Сестра Моррисон даже не стала скрывать своего удивления.
– Вы можете остаться.
– Мы не выносим вида крови. Или страданий, если уж на то пошло.
Ульбрихт опустил свой стакан.
– Вы хотите оставить нас на милость Невидимки?
– Джордж, если вы подождёте в коридоре, я схожу и на время заменю Трента у штурвала. А вы, сестра, когда будете готовы отправиться в путь, знаете, где меня найти.
Маккиннон думал, что обязанности сестры займут у Моррисон минут десять, от силы – пятнадцать. На самом деле прошло почти сорок минут, прежде чем она появилась на мостике. Маккиннон с сочувствием посмотрел на неё.
– Оказалось больше проблем, чем вы думали? Да, сестра? Похоже, он не шутил, когда сказал, что очень плохо себя чувствует.

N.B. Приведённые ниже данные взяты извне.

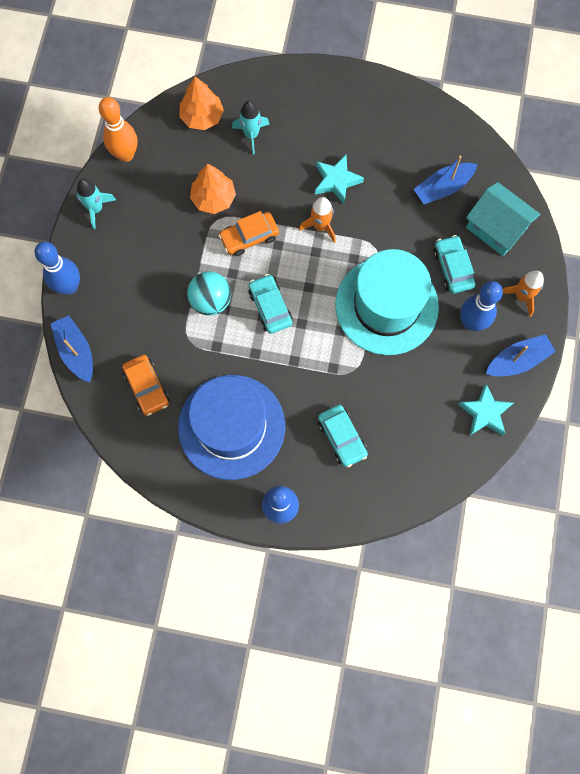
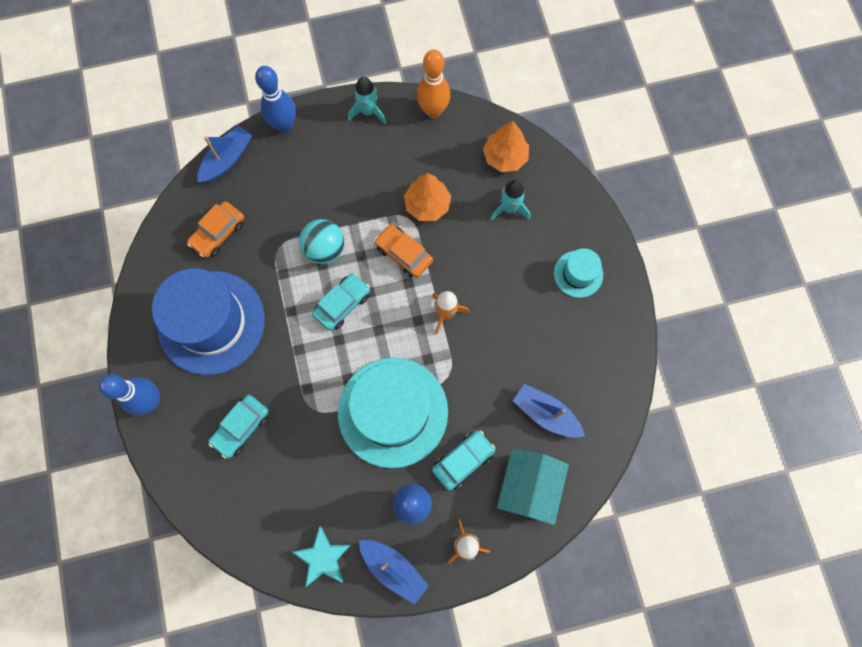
camera: 65 degrees right, 0 degrees up
turquoise star [315,155,364,204] -> none
none -> turquoise hat [554,248,603,298]

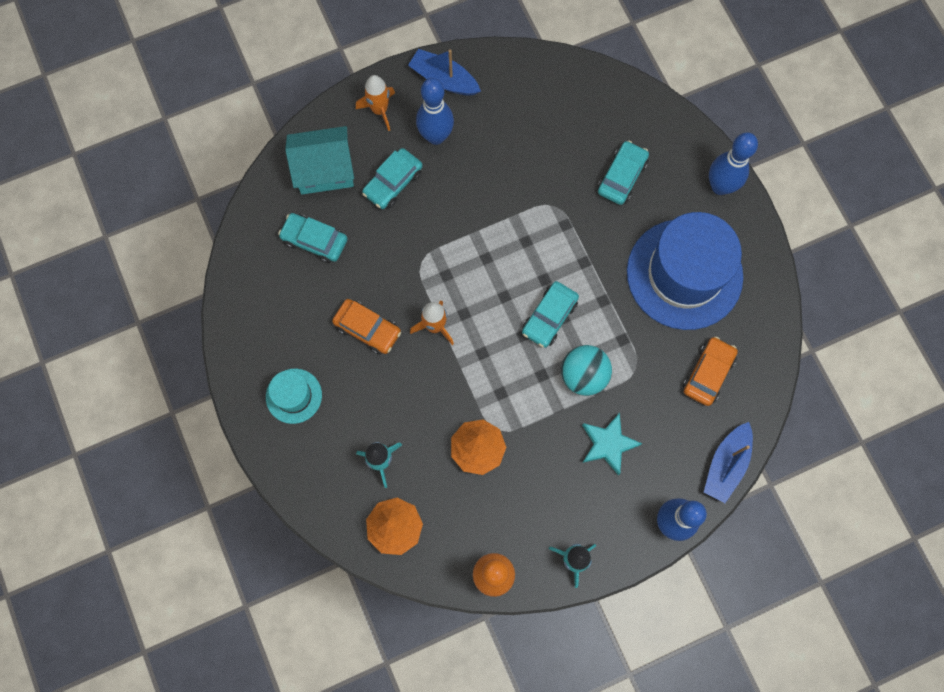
camera: 170 degrees right, 0 degrees up
turquoise star [292,526,352,587] -> turquoise star moved to [582,413,642,476]
turquoise hat [338,358,448,468] -> none
orange car [374,224,433,278] -> orange car moved to [332,299,401,355]
turquoise house [497,448,569,525] -> turquoise house turned 75 degrees clockwise [285,126,354,194]
blue boat [513,384,585,438] -> turquoise car [278,213,347,263]

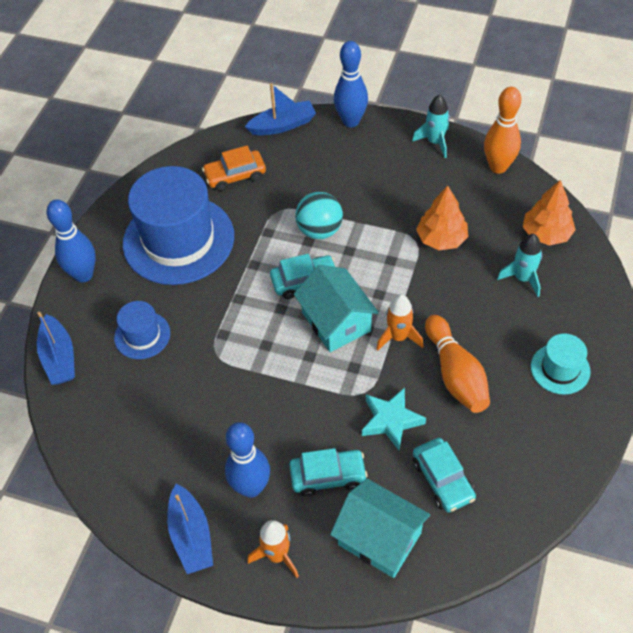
camera: 135 degrees left, 20 degrees down
orange car [332,299,401,355] -> orange bowling pin [425,315,490,413]
turquoise star [582,413,642,476] -> turquoise star moved to [362,388,426,450]
turquoise car [597,141,649,205] -> blue hat [114,301,170,359]
none -> blue boat [37,312,75,385]
none -> turquoise house [294,265,379,352]

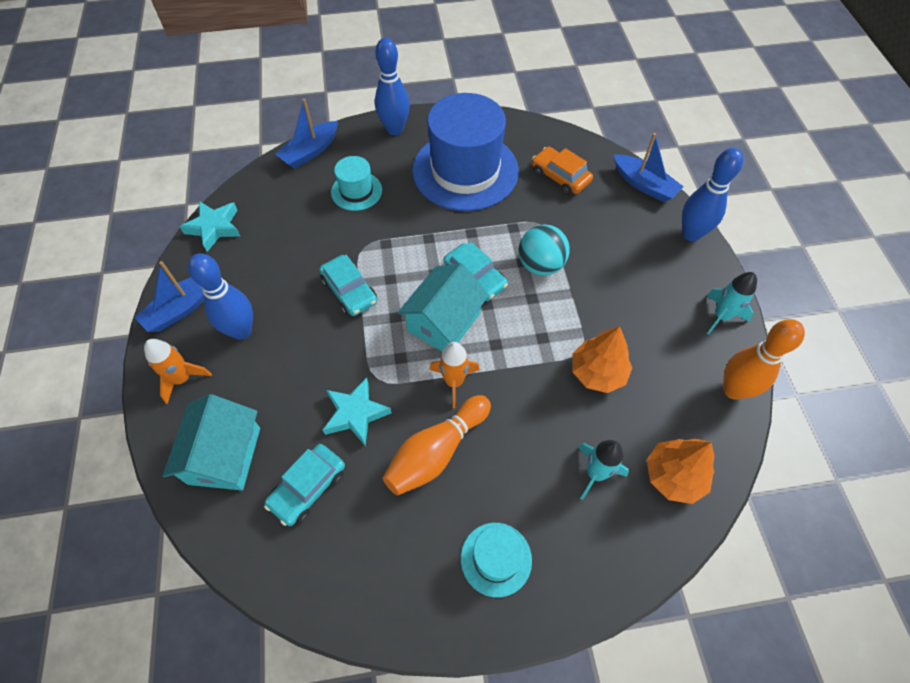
camera: 60 degrees right, 5 degrees up
blue hat [114,301,170,359] -> turquoise hat [331,156,382,211]
turquoise car [289,448,368,497] -> turquoise car moved to [319,255,377,316]
none -> turquoise star [180,201,240,252]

– Я бы так не сказала. Просто язык у него хорошо подвешен. Боже, как он говорит!
– Не со стенкой же он разговаривал!
– Что вы хотите этим сказать?
– Думаю, – с глубокомысленным видом произнёс Маккиннон, – он не стал бы растекаться по древу, если бы у него не было такой слушательницы.
Сестра Моррисон, которая, похоже, никуда не спешила и уходить не собиралась, несколько секунд помолчала, а затем с едва уловимой улыбкой на лице произнесла:
– Меня это... как бы это сказать... не бесит, а раздражает. Многим наверняка было бы интересно знать, о чём мы говорили.
– Лично меня это интересует, хотя по натуре я – человек не любопытный. Хотите что‑то рассказать мне – рассказывайте. Если же я у вас буду о чём‑то допытываться, а вы не захотите говорить, значит, не говорите, хотя, по правде говоря, мне было бы любопытно услышать, о чём вы говорили.
– Даже не знаю, взбесило меня это или нет. – Она помолчала. – Зачем вы сказали лейтенанту Ульбрихту, что я наполовину немка?
– А разве это секрет?
– Нет.
– Вам нечего стыдиться. Вы сами мне это сказали. Так что же в этом такого? Почему я не упомянул вам о том, что сказал ему? По правде говоря, не знаю. Мне это даже в голову не приходило.
– Но вы могли бы, по крайней мере, сказать мне о том, что он наполовину англичанин.